Öte yandan Batı, kendi önerdiği yolu usluca izleyen ülkemizin “sözde entellerini” ödüllendirdi, Nobellendirdi ve hepsi de nasiplenmek için sıraya girdiler! Tabii onların “yok” saydığı Ermeni terör eylemlerini, ASALA cinayetlerini unutmuş veya unutacak değiliz. İstediği zaman hümanist diye geçinen Batı’nın kimi konulardaki bellek yetersizliğini de çok iyi biliyoruz. Unutmayalım, geçmişi Kolonyalizm, Kızılderili ve Inka katliamları ile kirli olan Batı, en yakın dönemde “Kitle imha silahlarını bulmaya gidiyoruz” diyerek Irak’ta 1 milyon kişi öldürdü. Sonra da “Aaa, hata yapmışız” diyerek özür diledi! Bu da yetmedi: Adaleti ve mantığı tüm çıkış-varış noktalarını imha ederek, hukuku siyasetin çamuruna buladılar. ABD’nin her yıl 24 Nisan’da yaşattığı “Soykırım kelimesi bu sefer kullanılacak mı, kullanılmayacak mı” stresinin ötesinde, Fransa ve İsviçre “Bu konuyu düşünce ifadesinde bile yasakladık” hatasına ilk düşen ülkeler oldular. Defalarca Fransız Senatosu ve Parlamentosu’na açık mektuplar yazarak bu acınası tavırlarını kınadım. Onlara Voltaire, Diderot ve Montesquieu’nün söylemlerini hatırlattım.

Tarihte Naziler veya seri katiller de yargılanır. Ama “Batı Medeniyeti” Türkiye’ye bunu bile çok gördü! Ortada yargısız infaz ve sonrasında tebliğ var ve onun hemen ardından da soykırım adına dikilen anıtlar…“Beyler! Bu meydan bu kadar boş değil!” demiş oldu Perinçek. Neydi hedefleri bu elit Batılılar’ın çok yüzlüpoli-tikacıların”? Türkiye, bu ulus, bu halk, katliamcı soykırımcı olarak Dünya’da tescil yesin, onuru yok edilsin, böylece bu kararları alanlar bir taşla üç kuş vurmuş olsun. Hem ucuz hesaplarla Ermeni diasporasından 3-5 oy alsınlar, hem Cumhuriyet’in kuruluş aşamasında Sevr kararlarını paramparça eden, Lozan’da dik duruşunu simgeleyen bu yüce halka karşı hınç alma operasyonlarına girişsinler, hem de ABD’nin yeni Ortadoğu senaryolarına hizmet edilmiş olsun! Dünyanın neresinde, hangi hukukta hangi “Ananas” (!) cumhuriyetinde böyle tek yanlı bir hukuk olabilir? Kabile hukukunda bile böyle bir utanç verici tavır olamaz.

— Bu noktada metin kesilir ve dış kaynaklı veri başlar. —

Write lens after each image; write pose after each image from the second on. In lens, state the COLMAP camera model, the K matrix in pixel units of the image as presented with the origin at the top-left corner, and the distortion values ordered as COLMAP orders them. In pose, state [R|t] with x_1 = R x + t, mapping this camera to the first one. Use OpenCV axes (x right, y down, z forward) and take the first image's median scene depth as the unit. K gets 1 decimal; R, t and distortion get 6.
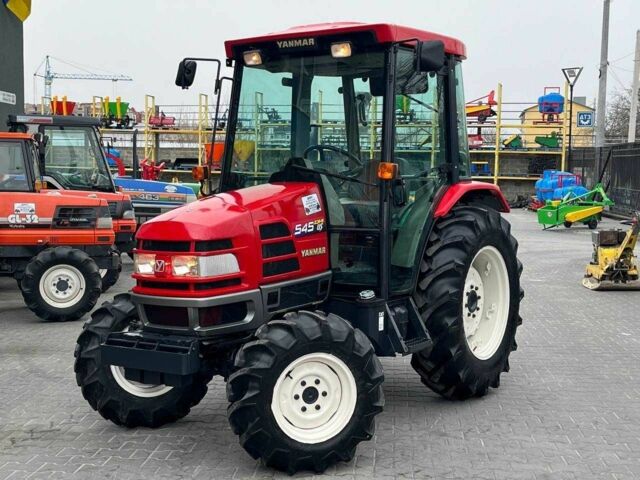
lens RADIAL K [[915.5, 0, 319.8], [0, 915.5, 238.4], [0, 0, 1]] dist [0.077236, 0.000000]
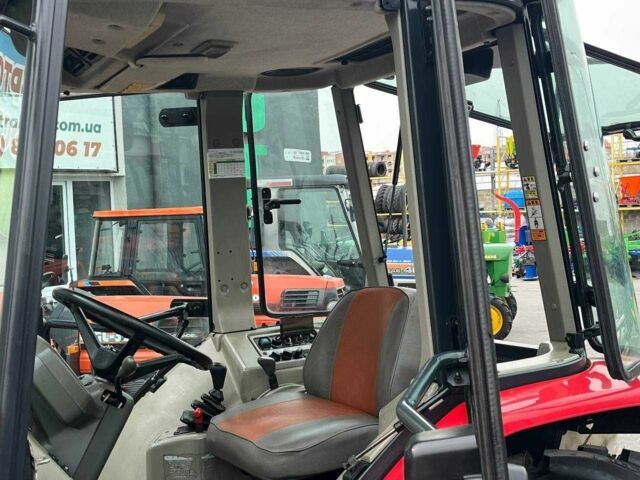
lens RADIAL K [[887.5, 0, 338.7], [0, 887.5, 230.6], [0, 0, 1]] dist [0.032776, 0.000000]
pose [[0.887564, -0.043980, -0.458580, 0.249348], [0.023975, 0.998493, -0.049358, -0.104413], [0.460059, 0.032814, 0.887282, 0.747405]]
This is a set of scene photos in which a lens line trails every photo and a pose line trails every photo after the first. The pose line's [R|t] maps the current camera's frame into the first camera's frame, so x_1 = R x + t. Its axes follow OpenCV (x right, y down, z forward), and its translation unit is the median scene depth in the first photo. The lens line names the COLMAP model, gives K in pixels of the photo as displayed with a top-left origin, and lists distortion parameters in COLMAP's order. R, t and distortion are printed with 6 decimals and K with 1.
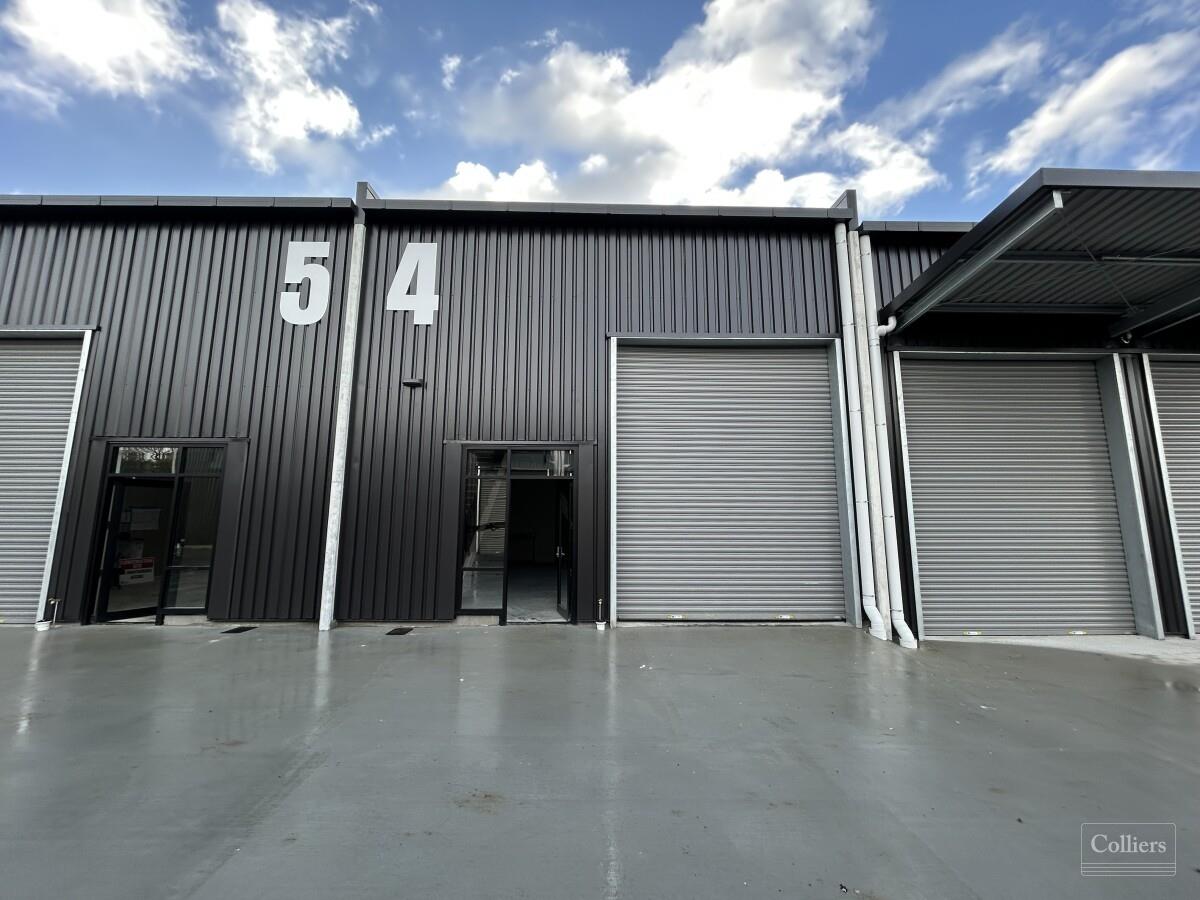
lens RADIAL K [[477.0, 0, 596.4], [0, 477.0, 431.3], [0, 0, 1]] dist [-0.030411, 0.031103]
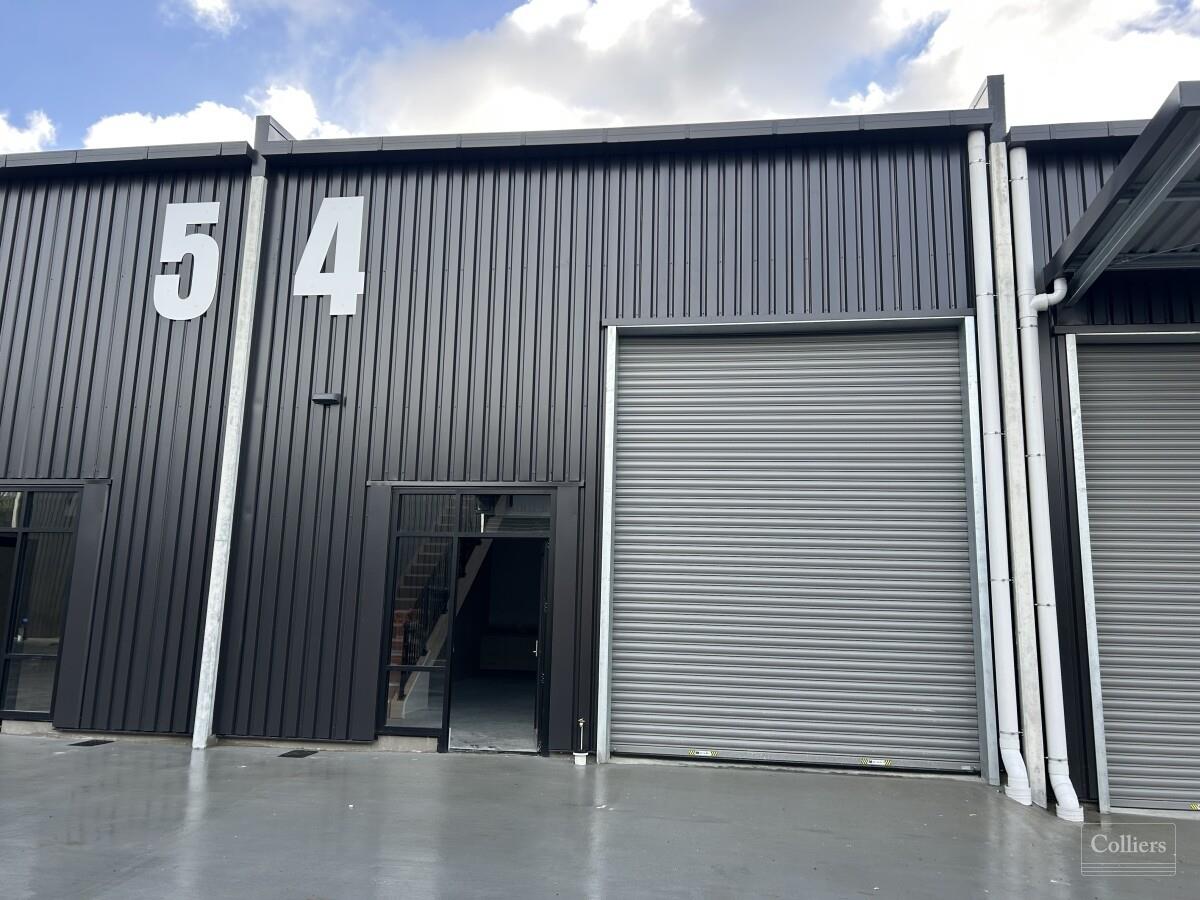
lens RADIAL K [[975.1, 0, 602.7], [0, 975.1, 405.6], [0, 0, 1]] dist [0.028361, 0.003799]
pose [[0.986037, -0.014111, -0.165925, 0.254399], [0.005298, 0.998557, -0.053437, -0.012893], [0.166439, 0.051812, 0.984690, -0.352510]]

Türkiye, Ermeniler’e, “Bağımsız uluslararası yargıçlar önünde tüm arşivleri açalım ve hakemli tartışalım” dedi. Böylece bağımsız yargıçlar tezleri karşılaştırır, arşivlere bakar, her iki tezi de dinledikten sonra karar verebilirlerdi. Tabii ki bu demokratik öneri de reddedildi. Çünkü Ermenistan, bu maçı sahaya çıkmadan kazanmak istiyor!

Herkes şunu bilsin ki, AİHM kararı, Perinçek’i aklamamıştır. Tam tersine AİHM üstünden Avrupa’yı aklamıştır. Demek Avrupa’da hala bazı bağımsız düşünebilen hakim ve yargıçlar var demektir. Ben AİHM’i kutluyorum. Yoksa bizim Perinçek hakkında şüphemiz zaten yoktu! Umarım yerli “yarı-aydın”larımız da, bu karardan kendilerine bir ders çıkarmışlardır.